How have you been sleeping?
The stress of the past year has given us all reasons to toss and turn, and that can have serious effects on our health.
Has your sleep partner noticed that you’re not sleeping, or snoring more than usual? Do you have a headache when you wake up, or feel tired during the day? Dr. Avinder Minhas from the Surrey Sleep Clinic says these are common signs of obstructive sleep apnea.
Two kinds of sleep apnea
Apnea is a pause in breathing, and it’s considered significant if it lasts for more than ten seconds at a time and occurs more than five times an hour.
- Obstructive sleep apnea: A pause in breathing caused by a temporary throat obstruction. People with OSA are often noisy sleepers (snoring).

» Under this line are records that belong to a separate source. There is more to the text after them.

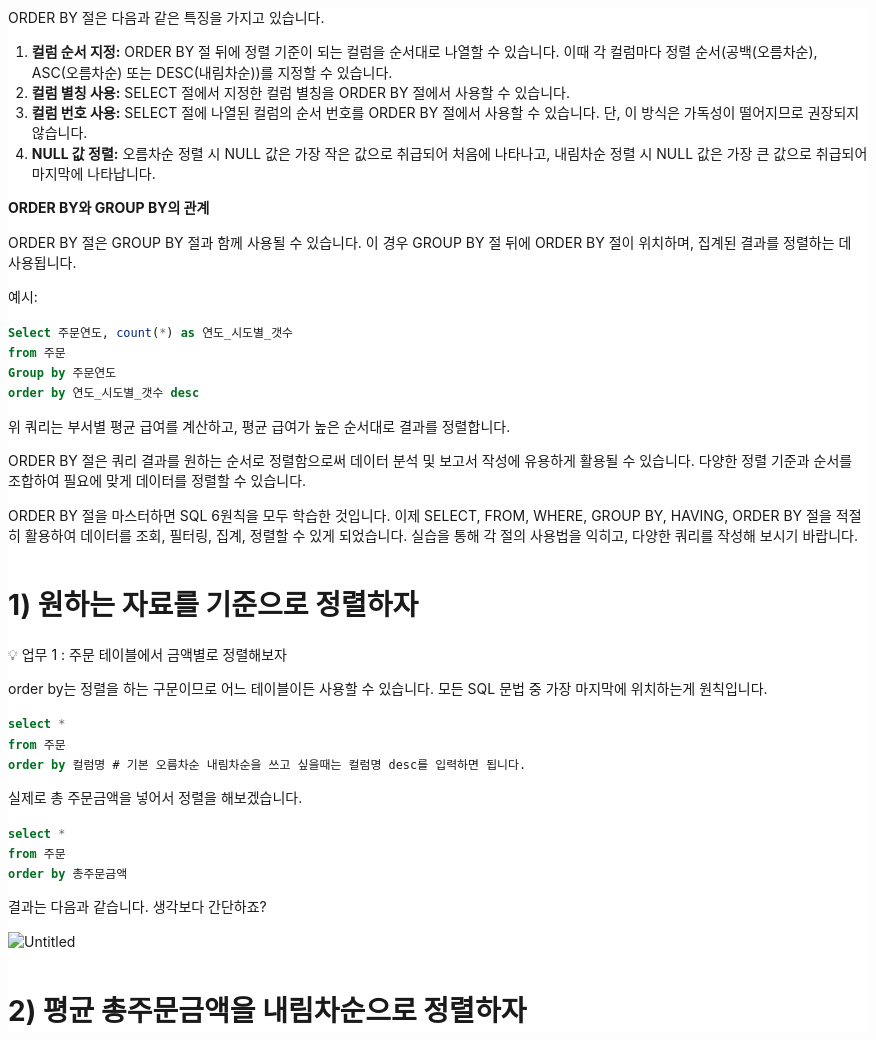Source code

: ORDER BY 절은 다음과 같은 특징을 가지고 있습니다.

1. **컬럼 순서 지정:** ORDER BY 절 뒤에 정렬 기준이 되는 컬럼을 순서대로 나열할 수 있습니다. 이때 각 컬럼마다 정렬 순서(공백(오름차순), ASC(오름차순) 또는 DESC(내림차순))를 지정할 수 있습니다.
2. **컬럼 별칭 사용:** SELECT 절에서 지정한 컬럼 별칭을 ORDER BY 절에서 사용할 수 있습니다.
3. **컬럼 번호 사용:** SELECT 절에 나열된 컬럼의 순서 번호를 ORDER BY 절에서 사용할 수 있습니다. 단, 이 방식은 가독성이 떨어지므로 권장되지 않습니다.
4. **NULL 값 정렬:** 오름차순 정렬 시 NULL 값은 가장 작은 값으로 취급되어 처음에 나타나고, 내림차순 정렬 시 NULL 값은 가장 큰 값으로 취급되어 마지막에 나타납니다.

**ORDER BY와 GROUP BY의 관계**

ORDER BY 절은 GROUP BY 절과 함께 사용될 수 있습니다. 이 경우 GROUP BY 절 뒤에 ORDER BY 절이 위치하며, 집계된 결과를 정렬하는 데 사용됩니다.

예시:

```sql
Select 주문연도, count(*) as 연도_시도별_갯수
from 주문
Group by 주문연도 
order by 연도_시도별_갯수 desc
```

위 쿼리는 부서별 평균 급여를 계산하고, 평균 급여가 높은 순서대로 결과를 정렬합니다.

ORDER BY 절은 쿼리 결과를 원하는 순서로 정렬함으로써 데이터 분석 및 보고서 작성에 유용하게 활용될 수 있습니다. 다양한 정렬 기준과 순서를 조합하여 필요에 맞게 데이터를 정렬할 수 있습니다.

ORDER BY 절을 마스터하면 SQL 6원칙을 모두 학습한 것입니다. 이제 SELECT, FROM, WHERE, GROUP BY, HAVING, ORDER BY 절을 적절히 활용하여 데이터를 조회, 필터링, 집계, 정렬할 수 있게 되었습니다. 실습을 통해 각 절의 사용법을 익히고, 다양한 쿼리를 작성해 보시기 바랍니다.

# 1) 원하는 자료를 기준으로 정렬하자

<aside>
💡 업무 1 : 주문 테이블에서 금액별로 정렬해보자

</aside>

order by는 정렬을 하는 구문이므로 어느 테이블이든 사용할 수 있습니다. 모든 SQL 문법 중 가장 마지막에 위치하는게 원칙입니다. 

```sql
select *
from 주문
order by 컬럼명 # 기본 오름차순 내림차순을 쓰고 싶을때는 컬럼명 desc를 입력하면 됩니다.
```

실제로 총 주문금액을 넣어서 정렬을 해보겠습니다. 

```sql
select *
from 주문
order by 총주문금액
```

결과는 다음과 같습니다. 생각보다 간단하죠?

![Untitled](https://prod-files-secure.s3.us-west-2.amazonaws.com/579fe283-28aa-489d-ae65-d683304becfc/bbc35ed1-4998-4748-9835-f9cbd0d529dc/Untitled.png)

# 2) 평균 총주문금액을 내림차순으로 정렬하자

- Central sleep apnea: A pause in breathing that happens when your brain doesn’t send the proper signals to your diaphragm at the right time.

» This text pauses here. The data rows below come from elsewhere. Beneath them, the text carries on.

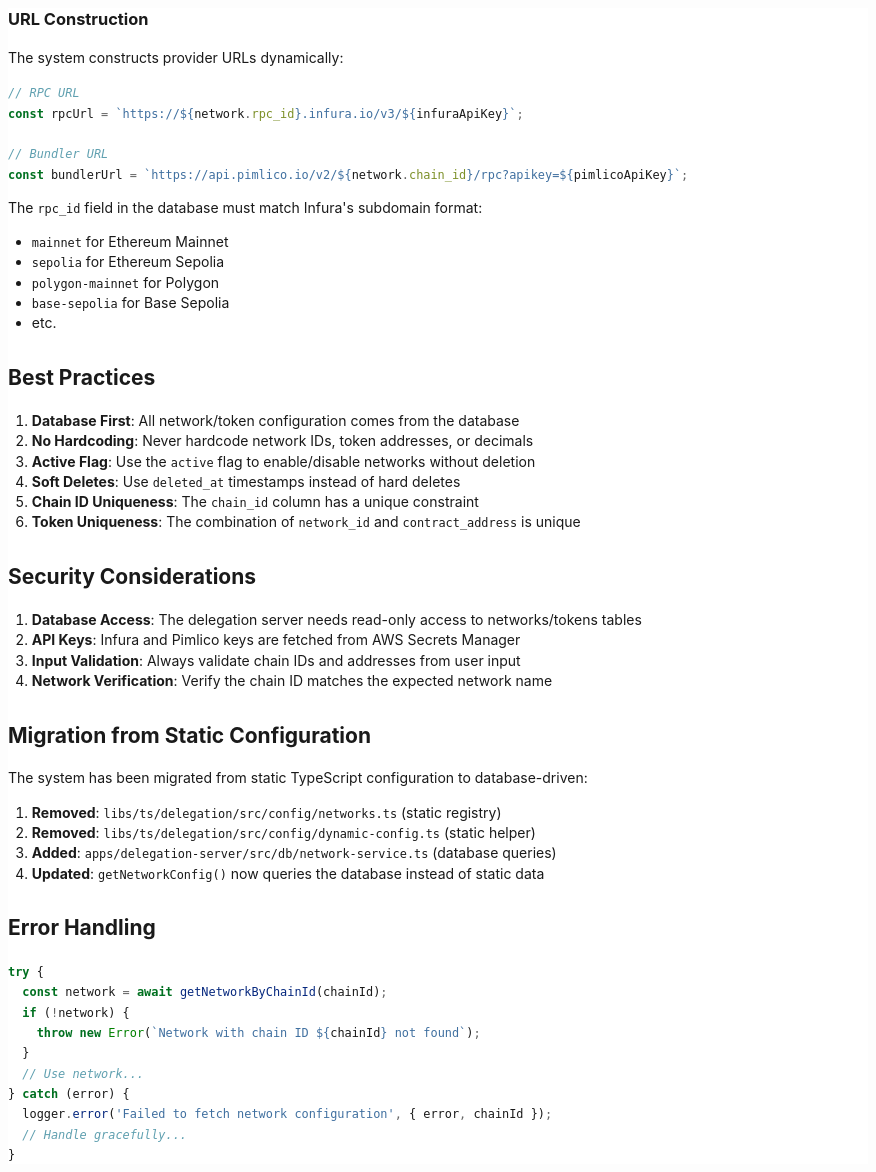 ### URL Construction

The system constructs provider URLs dynamically:

```typescript
// RPC URL
const rpcUrl = `https://${network.rpc_id}.infura.io/v3/${infuraApiKey}`;

// Bundler URL
const bundlerUrl = `https://api.pimlico.io/v2/${network.chain_id}/rpc?apikey=${pimlicoApiKey}`;
```

The `rpc_id` field in the database must match Infura's subdomain format:
- `mainnet` for Ethereum Mainnet
- `sepolia` for Ethereum Sepolia
- `polygon-mainnet` for Polygon
- `base-sepolia` for Base Sepolia
- etc.

## Best Practices

1. **Database First**: All network/token configuration comes from the database
2. **No Hardcoding**: Never hardcode network IDs, token addresses, or decimals
3. **Active Flag**: Use the `active` flag to enable/disable networks without deletion
4. **Soft Deletes**: Use `deleted_at` timestamps instead of hard deletes
5. **Chain ID Uniqueness**: The `chain_id` column has a unique constraint
6. **Token Uniqueness**: The combination of `network_id` and `contract_address` is unique

## Security Considerations

1. **Database Access**: The delegation server needs read-only access to networks/tokens tables
2. **API Keys**: Infura and Pimlico keys are fetched from AWS Secrets Manager
3. **Input Validation**: Always validate chain IDs and addresses from user input
4. **Network Verification**: Verify the chain ID matches the expected network name

## Migration from Static Configuration

The system has been migrated from static TypeScript configuration to database-driven:

1. **Removed**: `libs/ts/delegation/src/config/networks.ts` (static registry)
2. **Removed**: `libs/ts/delegation/src/config/dynamic-config.ts` (static helper)
3. **Added**: `apps/delegation-server/src/db/network-service.ts` (database queries)
4. **Updated**: `getNetworkConfig()` now queries the database instead of static data

## Error Handling

```typescript
try {
  const network = await getNetworkByChainId(chainId);
  if (!network) {
    throw new Error(`Network with chain ID ${chainId} not found`);
  }
  // Use network...
} catch (error) {
  logger.error('Failed to fetch network configuration', { error, chainId });
  // Handle gracefully...
}
```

Dr. Minhas says most people who have sleep apnea have obstructive sleep apnea. Central sleep apnea is very common if you have heart problems (Cheyne Stokes respiration) or neurological problems, and if you take opiates (Biot’s respiration). More than 30 per cent of people with heart failure and atrial fibrillation and those on opiate treatment have central sleep apnea. These patients are also at increased risk for obstructive sleep apnea. It is crucial to receive the appropriate diagnosis and treatment.
“Patients with central sleep apnea won’t respond to regular treatment, which usually involves sleeping with a CPAP machine. It may work for some patients, but it can also make the central apnea worse — sometimes worsening the problem tenfold.”

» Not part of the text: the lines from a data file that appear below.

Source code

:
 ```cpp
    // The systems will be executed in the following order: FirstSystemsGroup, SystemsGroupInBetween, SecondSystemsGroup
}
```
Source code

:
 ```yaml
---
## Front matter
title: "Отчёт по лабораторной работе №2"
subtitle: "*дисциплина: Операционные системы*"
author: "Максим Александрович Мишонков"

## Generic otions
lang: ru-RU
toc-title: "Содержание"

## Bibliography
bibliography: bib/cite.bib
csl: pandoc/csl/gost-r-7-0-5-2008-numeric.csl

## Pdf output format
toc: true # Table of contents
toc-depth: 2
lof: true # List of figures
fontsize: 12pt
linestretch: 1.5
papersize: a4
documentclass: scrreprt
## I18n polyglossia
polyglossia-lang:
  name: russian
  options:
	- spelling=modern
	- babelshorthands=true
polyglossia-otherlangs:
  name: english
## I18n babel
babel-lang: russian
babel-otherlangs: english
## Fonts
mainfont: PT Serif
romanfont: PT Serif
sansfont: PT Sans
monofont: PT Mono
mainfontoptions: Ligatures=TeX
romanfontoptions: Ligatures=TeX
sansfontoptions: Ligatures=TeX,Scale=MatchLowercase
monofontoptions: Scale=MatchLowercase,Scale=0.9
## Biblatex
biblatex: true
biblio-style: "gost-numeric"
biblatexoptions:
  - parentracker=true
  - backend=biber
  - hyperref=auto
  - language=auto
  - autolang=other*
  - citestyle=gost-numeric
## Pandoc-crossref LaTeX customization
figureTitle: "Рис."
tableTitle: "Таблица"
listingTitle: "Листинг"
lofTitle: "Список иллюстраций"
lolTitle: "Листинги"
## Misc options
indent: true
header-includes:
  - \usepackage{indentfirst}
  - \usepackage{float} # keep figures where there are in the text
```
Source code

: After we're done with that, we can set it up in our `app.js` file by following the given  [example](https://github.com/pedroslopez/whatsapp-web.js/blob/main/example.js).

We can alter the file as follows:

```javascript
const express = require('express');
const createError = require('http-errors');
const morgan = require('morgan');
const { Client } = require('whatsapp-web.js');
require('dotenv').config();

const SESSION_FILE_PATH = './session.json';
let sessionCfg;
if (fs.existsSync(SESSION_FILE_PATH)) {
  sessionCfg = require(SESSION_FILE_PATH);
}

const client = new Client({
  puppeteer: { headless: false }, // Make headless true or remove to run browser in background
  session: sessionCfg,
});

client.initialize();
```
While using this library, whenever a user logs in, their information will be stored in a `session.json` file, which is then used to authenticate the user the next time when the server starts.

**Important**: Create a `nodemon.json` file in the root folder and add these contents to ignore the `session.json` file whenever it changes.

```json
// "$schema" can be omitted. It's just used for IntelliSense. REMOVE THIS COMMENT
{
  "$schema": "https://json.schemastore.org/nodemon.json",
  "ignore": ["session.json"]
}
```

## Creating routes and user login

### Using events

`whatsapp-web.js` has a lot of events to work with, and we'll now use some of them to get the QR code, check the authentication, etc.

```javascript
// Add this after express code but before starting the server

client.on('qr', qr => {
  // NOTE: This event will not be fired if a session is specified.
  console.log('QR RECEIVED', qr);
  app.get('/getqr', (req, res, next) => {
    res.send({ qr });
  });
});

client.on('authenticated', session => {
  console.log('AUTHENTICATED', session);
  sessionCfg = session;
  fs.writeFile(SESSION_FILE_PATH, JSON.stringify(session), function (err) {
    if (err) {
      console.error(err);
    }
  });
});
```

Some doctors wrongly prescribe CPAP machines for central sleep apnea without doing a proper assessment, or referring patients to a sleep lab like the Surrey Sleep Clinic for further tests. And that can have serious consequences.
“Sleep disorders should be dealt with scientifically, not blindly,” Dr. Minhas says.
Know the risks
While central sleep apnea is generally less common, the risk is much greater among patients who have heart disease or use opioids like oxycodone, methadone, etc.
“The data shows that people who use prescription opioids have a high risk of dying in their sleep, even on a stable dose. Is it because of central sleep apnea? It’s hard to know, but it’s important that people recognize these risks,” Dr. Minhas says.
For those with severe obstructive sleep apnea, the risk of falling asleep while driving is very high, which is one of many reasons it’s important to seek treatment instead of just ‘toughing it out.’
“Seeing a specialist helps patients receive an accurate diagnosis, and it also helps with treatment compliance,” Dr. Minhas says. “It’s so important to do the proper follow-up, to make sure patients are able to stick to their treatment plan.”
Surrey Sleep Clinic services are funded by MSP with a physician referral. On your first visit you’ll meet with a physician to discuss your symptoms. If needed, you may be referred to the Sleep Lab for further testing.